European sole maize in 2023
A significant decline in planned sowing
Maize sowing has started in Europe but is being slowed down by cool weather conditions and wet soil. The rain in March eased water concerns left over from the dry winter, particularly in France. However, sowing forecasts suggest a significant decrease in European sole maize in 2023. This trend seems related to a decline of economic competitiveness of the maize crop, with falling prices and rising production costs, a crop failure in 2022, and the entry into force of new CAP (Common Agricultural Policy) requirements. These factors guide farmers’ decisions on which competing species to adopt. Since the autumn sowing period, there has been an increase in sole rapeseed and cereals (wheat and barley). As the spring sowing season approaches, farmers seem to be focusing on sunflowers. Consequently, our estimate of the maize growing area in 2023 is therefore 14.1 million hectares in the EU, a reduction of 6% and at least 800,000 ha compared to 2022. This trend is most marked in grain maize, which will decline from 8% to 10% in France.

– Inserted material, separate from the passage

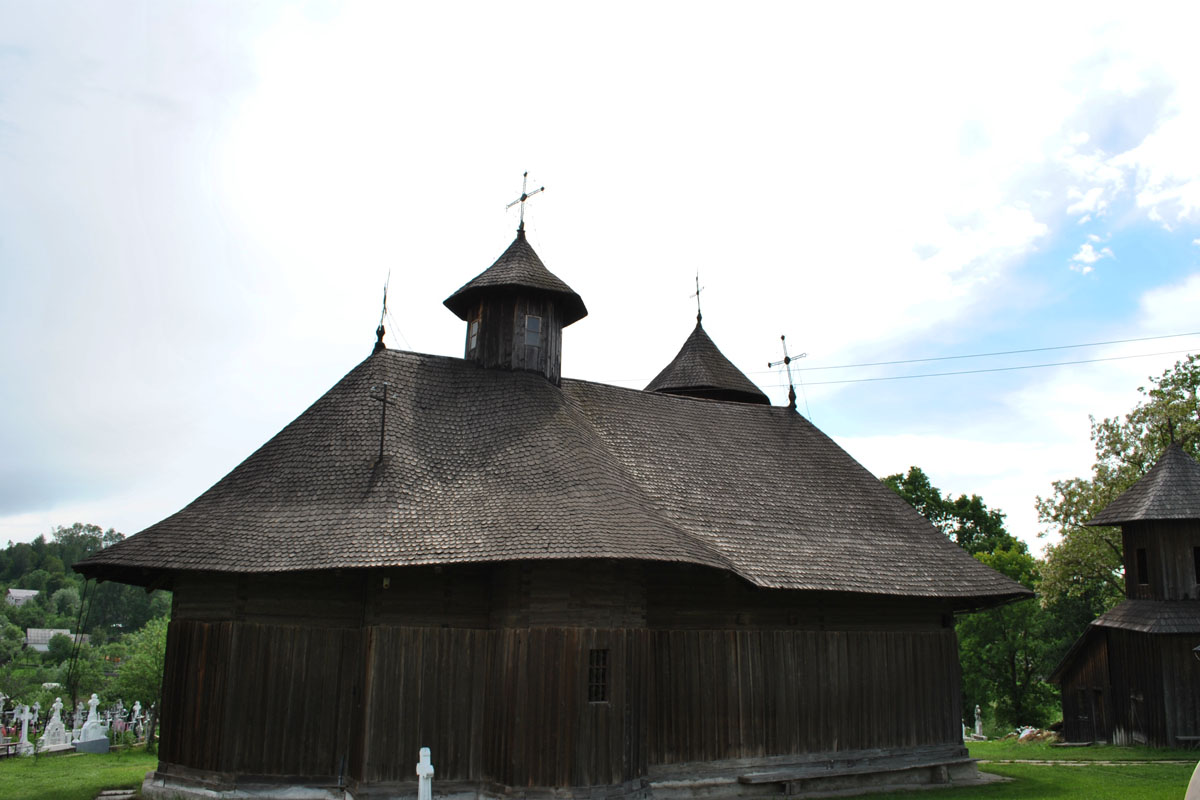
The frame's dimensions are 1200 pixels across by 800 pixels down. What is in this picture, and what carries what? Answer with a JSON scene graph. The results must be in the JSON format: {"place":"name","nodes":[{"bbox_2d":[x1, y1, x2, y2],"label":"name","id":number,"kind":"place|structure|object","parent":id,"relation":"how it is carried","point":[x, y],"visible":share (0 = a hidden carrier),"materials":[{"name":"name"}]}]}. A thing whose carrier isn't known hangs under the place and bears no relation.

There is also a downward trend in southern Europe due to pressure on water resources, which is expected to bring about a reduction in maize growing areas by 10% in Italy and 6% in Spain. In central Europe, maize growing areas will be reduced by at least 5% in Poland and 10% in Hungary and Romania. Maize silage areas will also be slightly down, notably in Germany, in line with the reduction in livestock and decline in the use of silage maize in biogas plants. In France, maize silage will fall by around 2% due to the reduction in livestock. Outside the EU, maize growing areas are again expected to decrease significantly in the Ukraine. Following a difficult harvest in 2022, and a lack of funds, grain maize could fall by almost 25% in that country. In Russia, grain growing areas are also expected to decline slightly. Maize growing areas are expected to be relatively stable in Belarus and in decline in Serbia. One exception to the overall reduction in maize growing areas in 2023 is Turkey, where a significant increase is expected, as a replacement for cotton crops, which have become less attractive.
Maize seeds: production in the field for the 2024 supplies
In a situation of reduced demand for grain maize and maize silage seeds in 2023, those involved in varietal creation and seed production are working to ensure sufficient supplies to cover demand, in both volume and quality terms. France is the leading producer of maize seeds in Europe and the leading exporter worldwide. Given the expected decline in the market in 2023, and local tensions over water resources, the multiplication programme could decrease lightly, by up to -7%, but is expected to remain high, at around 78,000 ha. In Romania, the EU’s second largest producer, a decline seems to be on the way, by up to -6%, with estimated growing areas of 29,000 to 30,000 ha. We can also see a -6% downward trend in Hungary, , with an estimated area of 25,000 to 26,000 ha. At EU level overall, the production plan is expected to fall by 8%, or around 160,000 to 165,000 ha. Outside the EU, there is an upward trend in the “Black Sea” zone. We therefore estimate a +22% increase in planned production in Ukraine, with a total area planted of around 36,000 ha. We should recall that, since 2021, Ukraine has benefited from “equivalence” of its maize seed production for the supply of EU markets. In Russia, the expected rise in production brings total estimated production close to 39,000 ha, most of which will be used to supply the local market. The forecast rise in Turkish production is in the region of +12%. In Serbia, on the other hand, scheduled production is expected to fall by -5%.